During my cycling trip across Denmark last year, I met an elderly lady from Sweden on the island Ærø. At that point, I cycled about 250km within three days and was already quite exhausted. She was probably in her late sixties. I told her about my pain and also mentioned that I feel like the slowest cyclist on this planet. After I was done telling her about my little aches and pains she told me that she is cycling every summer for three months all over northern Europe but mainly in Scandinavia since she got retired. She is doing that without any training beforehand. I felt like a complete fool for acting like a baby. However, she gave me a different perspective on traveling by bicycle, saying: First of all, I am the slowest cyclist on this planet. Secondly, you will forget about the pain as soon as you made it on the top of a hill or a mountain and go downhill without pedaling for a while. It is such a rewarding feeling and it is worth all the pain. There was no reason to contradict her. I mean, how could I contradict a lady of her age. She is absolutely right. These are definitely some of the best moments on a cycling trip and definitely make you feel alive.
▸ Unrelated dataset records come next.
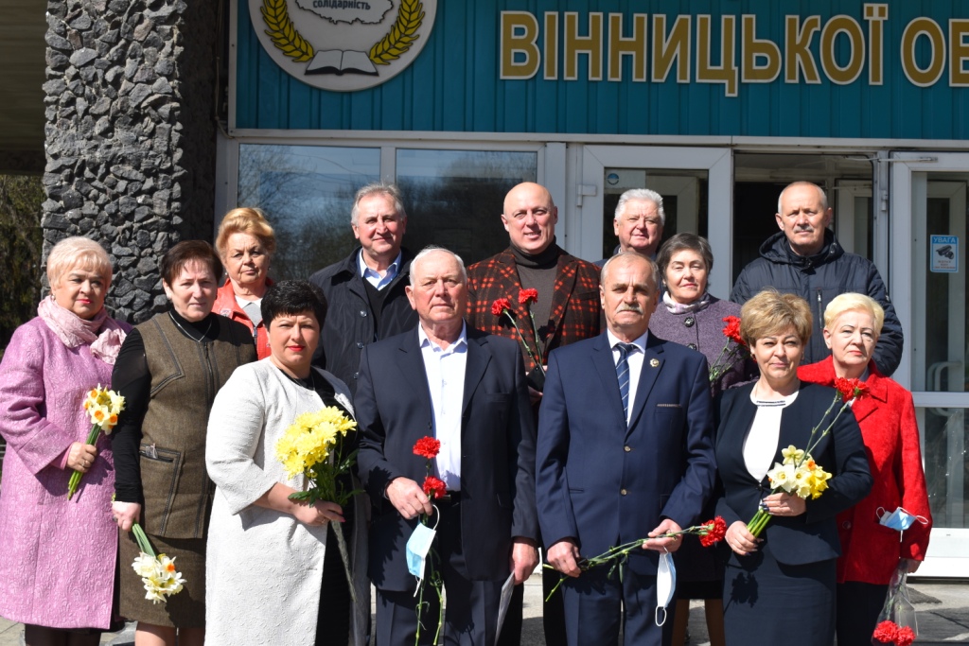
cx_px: 484
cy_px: 323
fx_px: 1615
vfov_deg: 22.6
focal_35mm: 60
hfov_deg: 33.4
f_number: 9
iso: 100
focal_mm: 40
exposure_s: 1/320
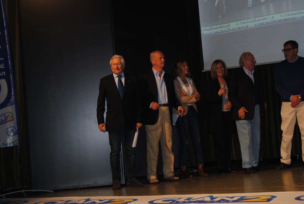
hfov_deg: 29.8
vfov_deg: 20.2
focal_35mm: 68
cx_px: 152
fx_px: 571
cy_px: 102
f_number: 5.3
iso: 200
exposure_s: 1/60
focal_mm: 45
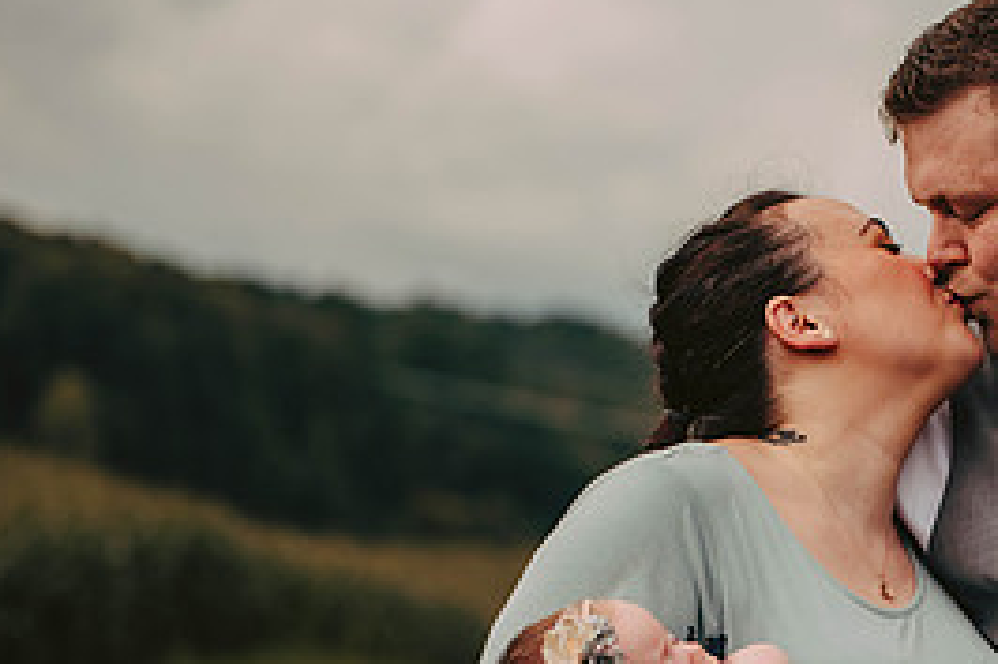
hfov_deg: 10.3
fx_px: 5485
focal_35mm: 198
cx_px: 1066
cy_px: 583
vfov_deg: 6.9
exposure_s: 1/1600
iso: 200
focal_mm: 86
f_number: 2.8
However, all of that does not mean that I am a couch potato and that I never work out. Currently I am working a regular 40 work-hours job and spend most of that time in the office in front of a computer screen. Due to that, I am trying to work out as often as possible just to stay in shape and not to become fat. These workouts are usually one hour runs alongside the Flensburg Fjord, more or less regular workouts at the gym or occasional football sessions with friends or coworkers. On average about three to five workouts per week. I even try to go to work by bike as often as possible just to get some extra exercise. But to be honest, most of the time that doesn’t work out very well.
Having said that, I am convinced that I can accomplish this challenge if I concentrate all my energy and stay positive throughout the whole trip. I am sure if an almost 70 years old lady can cycle every year for three months I can accomplish Expedition1000GER.
After cycling 210km from Hamburg to Flensburg alongside the west coast of Schleswig-Holstein and 320km across Denmark from Copenhagen also to Flensburg in 2016, I was seeking for another cycling milestone. Coming up with a new milestone was quite easy. 1.000km!
The question is: Where would I start such a trip? And where should it end?
Through my previous cycling challenges, I experienced that it is most motivating if the final destination is home. There is no better place than home and is for sure everyone’s comfort zone. In my opinion it also provides the best answer if someone is asking you where you are going while tripping. I’m going home.
Now I had to find a starting point that is 1.000km away from home. After a quick look on a map I had an idea. Why not just cycle the length of entire Germany? That is about 1.000km and there are so many places in my home country that I have never seen in my whole life. Born and raised in Flensburg, Germany in the very north of Germany, I have visited many places in the north but just a few in the southern part of my home country. So the idea was born.
I am not a big planner when it comes to traveling. I prefer just to go to a place and figure everything out when I am there. That approach makes me feel more independent and alive in any sense. It is one hundred percent of uncertainty and pure adventure. Traveling on a shoestring budget means that I have to come out of my comfort zone. There are no expectations about the place itself or the hotel I want to stay in. Questions about the hotels comfort, location, food or if it is going to be clean are irrelevant because I will spend the night in my tent anyways. Maybe I will be lucky and someone will offer me his couch for a night. But anyways, what will be my starting point?
Maybe I will take a ride with the Nebelhornbahn in Oberstdorf to the top of the mountain Nebelhorn and then just use the push from up there and roll down the entire way to the flat lands in the north to Flensburg. That sounds pretty convenient and doable. Doesn’t it?